> Aufgaben zur Bearbeitung
1/ Gib den Forenausschnitt zur Div-Größe beginnend bei „## AlexXxXxXxXx (13.“ und endend bei „also genau umgekehrt?“ erneut wieder und ersetze darin „klicken“ durch „antippen“.
2/ In welchen Zeilen steht laut dem Forenausschnitt zur Div-Größe die Größe des Divs am Anfang?
3/ Setze den Forenausschnitt zur Div-Größe nach seinem letzten Satz fort.

> Textausschnitt
···

Natürlich geht das. Du kannst es auch kreisen lassen. Du musst die entsprechenden Werte nur anpassen


----------



## Guest (13. Januar 2011)

Hey danke für deine Antwort  ...un welche werte wären das...versteh nur bahnhof -.-


----------



## AlexXxXxXxXx (13. Januar 2011)

schließe mich dem an.

oder wie muss man das umschreiben des es erst groß ist (700px) un beim klicken kleiner wird, also genau umgekehrt?


----------



## MeySolution (14. Januar 2011)

@Guest:

die Werte sind folgende:

Div-Größe am Anfang steht in den Zeilen 11-12.
Sämtliche Werte die nach dem Resize erreicht werden sind in Zeilen 17-20 deklariert.

···

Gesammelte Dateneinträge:
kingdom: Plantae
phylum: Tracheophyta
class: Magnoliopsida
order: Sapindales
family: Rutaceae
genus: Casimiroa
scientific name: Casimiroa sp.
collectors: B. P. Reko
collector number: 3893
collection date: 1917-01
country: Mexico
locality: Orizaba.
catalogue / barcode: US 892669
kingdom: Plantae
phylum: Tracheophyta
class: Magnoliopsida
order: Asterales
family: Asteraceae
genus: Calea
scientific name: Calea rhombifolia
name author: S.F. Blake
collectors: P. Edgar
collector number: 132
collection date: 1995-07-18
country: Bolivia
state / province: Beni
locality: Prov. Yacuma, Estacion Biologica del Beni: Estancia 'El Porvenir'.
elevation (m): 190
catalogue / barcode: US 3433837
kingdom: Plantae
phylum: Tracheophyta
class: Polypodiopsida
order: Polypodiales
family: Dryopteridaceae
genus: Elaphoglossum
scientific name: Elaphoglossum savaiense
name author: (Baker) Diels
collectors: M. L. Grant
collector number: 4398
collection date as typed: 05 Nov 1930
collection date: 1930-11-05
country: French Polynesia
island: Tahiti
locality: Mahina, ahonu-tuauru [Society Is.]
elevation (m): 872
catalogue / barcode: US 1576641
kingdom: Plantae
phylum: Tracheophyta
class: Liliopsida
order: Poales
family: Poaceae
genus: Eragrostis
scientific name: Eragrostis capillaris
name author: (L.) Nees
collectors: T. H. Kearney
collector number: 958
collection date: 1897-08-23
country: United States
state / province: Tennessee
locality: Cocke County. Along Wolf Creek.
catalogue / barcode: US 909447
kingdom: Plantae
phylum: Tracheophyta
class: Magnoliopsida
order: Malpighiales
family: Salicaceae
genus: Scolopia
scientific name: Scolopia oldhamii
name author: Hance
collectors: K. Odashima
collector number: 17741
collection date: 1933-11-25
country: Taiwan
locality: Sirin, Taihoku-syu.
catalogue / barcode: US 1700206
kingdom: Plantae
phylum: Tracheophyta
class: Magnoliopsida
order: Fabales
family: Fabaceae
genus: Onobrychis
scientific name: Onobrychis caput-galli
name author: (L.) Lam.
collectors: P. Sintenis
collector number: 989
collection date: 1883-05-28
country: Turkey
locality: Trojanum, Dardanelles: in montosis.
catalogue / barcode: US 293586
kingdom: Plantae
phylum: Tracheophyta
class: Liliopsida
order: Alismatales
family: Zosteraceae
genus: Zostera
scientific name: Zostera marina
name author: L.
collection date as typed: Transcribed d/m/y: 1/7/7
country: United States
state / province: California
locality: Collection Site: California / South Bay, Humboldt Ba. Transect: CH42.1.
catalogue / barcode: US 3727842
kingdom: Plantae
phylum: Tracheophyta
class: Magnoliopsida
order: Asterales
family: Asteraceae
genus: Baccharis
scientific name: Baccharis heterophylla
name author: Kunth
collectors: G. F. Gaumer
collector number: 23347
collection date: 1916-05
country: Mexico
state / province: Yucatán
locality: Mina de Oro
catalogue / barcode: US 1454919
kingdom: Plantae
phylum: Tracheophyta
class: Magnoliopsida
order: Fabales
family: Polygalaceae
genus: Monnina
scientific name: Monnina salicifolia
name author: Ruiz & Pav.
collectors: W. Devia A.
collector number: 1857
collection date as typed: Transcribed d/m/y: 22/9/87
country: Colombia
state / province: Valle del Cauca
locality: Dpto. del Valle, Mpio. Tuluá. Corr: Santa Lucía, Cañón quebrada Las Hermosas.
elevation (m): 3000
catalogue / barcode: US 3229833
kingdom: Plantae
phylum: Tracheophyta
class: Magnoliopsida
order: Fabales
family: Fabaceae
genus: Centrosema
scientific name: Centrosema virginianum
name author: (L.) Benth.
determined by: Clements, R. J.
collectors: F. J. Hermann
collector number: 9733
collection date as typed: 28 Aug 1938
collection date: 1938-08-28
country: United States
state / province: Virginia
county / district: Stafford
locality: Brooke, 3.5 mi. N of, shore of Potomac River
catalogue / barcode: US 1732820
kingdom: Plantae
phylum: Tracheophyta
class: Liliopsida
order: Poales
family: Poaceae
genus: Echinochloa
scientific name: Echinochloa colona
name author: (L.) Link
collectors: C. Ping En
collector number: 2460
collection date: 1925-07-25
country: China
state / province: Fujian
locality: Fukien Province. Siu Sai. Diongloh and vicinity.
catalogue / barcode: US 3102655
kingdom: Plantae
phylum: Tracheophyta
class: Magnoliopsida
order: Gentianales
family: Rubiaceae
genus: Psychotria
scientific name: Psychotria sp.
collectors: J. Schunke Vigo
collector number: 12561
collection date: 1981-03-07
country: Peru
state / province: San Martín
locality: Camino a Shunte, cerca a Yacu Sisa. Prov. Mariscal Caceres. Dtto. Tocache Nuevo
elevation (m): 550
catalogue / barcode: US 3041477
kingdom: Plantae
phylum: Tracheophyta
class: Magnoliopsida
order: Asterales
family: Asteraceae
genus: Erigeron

···

> Lösungen
1/
## AlexXxXxXxXx (13. Januar 2011)

schließe mich dem an.

oder wie muss man das umschreiben des es erst groß ist (700px) un beim antippen kleiner wird, also genau umgekehrt?

2/ In den Zeilen 11-12.

3/
@AlexXxXxXxXx:

Wenn du den Effekt genau andersrum haben möchtest änderst du folgendes:
Zeile 11: width: 700px;
Zeile 17: var intMin = <Kleinerer Wert>;
Zeile 18: var intMax = 700;
Zeile 36:  var intSgn = (blnBig)? -1 : 1; 

Gruß
MeySolution


----------



## Quaese (17. Januar 2011)

Hi,

@Guest
Du könntest das DIV absolut positionieren und mit einer *right*-Definition ausrichten. Dann sollte sich das Element nach links neu dimensionieren.

@AlexXxXxXxXx
Statt Zeile 36 umzuschreiben, kannst du auch *blnBig* einfach den Wert *true* zuweisen. Dann beginnt das Script mit dem Verkleinern des Elements.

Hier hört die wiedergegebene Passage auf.